§ YOUR ASSIGNMENT
Copy every entry exactly as it stands, though any image it holds should stay out of the copy.

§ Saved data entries

"""

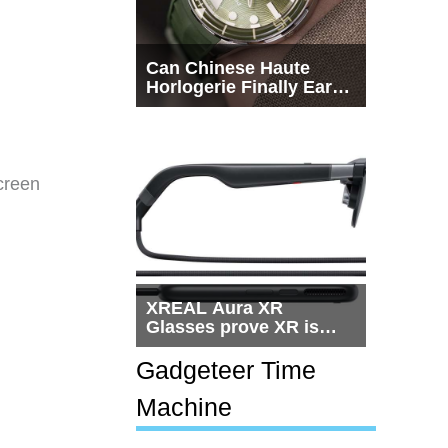
Can Chinese Haute
Horlogerie Finally Earn
a Seat Beside
Switzerland?
creen
XREAL Aura XR
Glasses prove XR is
getting practical, but
$1,500 is still too much
Gadgeteer Time
for most people
Machine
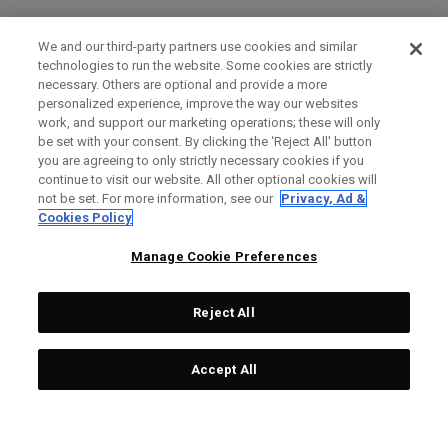
We and our third-party partners use cookies and similar
technologies to run the website. Some cookies are strictly
necessary. Others are optional and provide a more
personalized experience, improve the way our websites
work, and support our marketing operations; these will only
be set with your consent. By clicking the ‘Reject All' button
you are agreeing to only strictly necessary cookies if you
continue to visit our website. All other optional cookies will
not be set. For more information, see our
Privacy, Ad &
Cookies Policy
Manage Cookie Preferences
Reject All
Accept All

"""

§ YOUR RESPONSE
Can Chinese Haute
Horlogerie Finally Earn
a Seat Beside
Switzerland?
creen
XREAL Aura XR
Glasses prove XR is
getting practical, but
$1,500 is still too much
Gadgeteer Time
for most people
Machine
We and our third-party partners use cookies and similar
technologies to run the website. Some cookies are strictly
necessary. Others are optional and provide a more
personalized experience, improve the way our websites
work, and support our marketing operations; these will only
be set with your consent. By clicking the ‘Reject All' button
you are agreeing to only strictly necessary cookies if you
continue to visit our website. All other optional cookies will
not be set. For more information, see our
Privacy, Ad &
Cookies Policy
Manage Cookie Preferences
Reject All
Accept All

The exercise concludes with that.